Until the early 1980s, streetwalkers were rampant in Las Vegas. They were so aggressive that some locals remember being almost pulled from their cars by “Hey, baby!” solicitations. I recall a warm summer high school evening, cruising the Strip and tossing taunts from the passenger window of my pal’s VW Beetle to the lithe lineup of short skirts and high heels propped against the front of the Flamingo, only to be caught by a red light. Two of the gals rushed over and started pounding the curved windshield, demanding I put my money where my mouth was. Thankfully, the light changed and we buzzed off, laughing nervously.
But Old Vegas started shifting to New Vegas in 1983, after John T. Moran Sr. ousted Clark County Sheriff John McCarthy. McCarthy had run the department for just four years (after upending the 18-year old-school tenure of Ralph Lamb) when Moran trumped him, at least in part, on a pledge to rid the Strip of streetwalkers.

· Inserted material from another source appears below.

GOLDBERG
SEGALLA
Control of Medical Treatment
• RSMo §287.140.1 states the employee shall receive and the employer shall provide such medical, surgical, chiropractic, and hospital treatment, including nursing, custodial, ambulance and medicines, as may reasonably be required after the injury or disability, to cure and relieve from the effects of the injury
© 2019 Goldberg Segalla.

Similar to the efforts of Mayor Rudy Giuliani in New York City a little over a decade later, Moran hoped to help scrub the Sin City image, ostensibly to protect and enhance tourism. Within three months of taking office, the hookers had vanished, thanks to Moran’s emboldened vice squad.

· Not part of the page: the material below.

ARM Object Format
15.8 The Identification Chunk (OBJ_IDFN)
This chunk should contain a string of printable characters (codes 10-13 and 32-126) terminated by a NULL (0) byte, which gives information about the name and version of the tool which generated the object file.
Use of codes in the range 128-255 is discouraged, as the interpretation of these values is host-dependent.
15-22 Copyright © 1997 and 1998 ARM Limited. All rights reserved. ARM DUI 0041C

Of course the oldest profession never disappeared; it simply shifted its Vegas storefront. Pushed into the less-obvious (and less bothersome, at least to our tourist trade) Yellow Pages, “escort service” soon grew to comprise the healthiest chunk of local phone book advertising—and a source of glee for teenaged boys across the Valley, sort of a Sears catalog on Ecstasy.
Given the rapid decline of the phone book, you’ll find that the trade has moved again—right back to the Strip. Ironically, we’ve traded the aggressive streetwalkers of the 1970s for the aggressive “smut peddlers” of the 21st century, passing out those little “entertainer” trading cards. The card-snappers command similar Strip real estate, and are arguably equally as off-putting to tourists as actual prostitutes. Today’s sidewalk fight is a little more complex, however, as the peddlers are protected by the First Amendment and regulating them has been a bear. Still, one can’t help but wonder what Sheriff Moran would have done.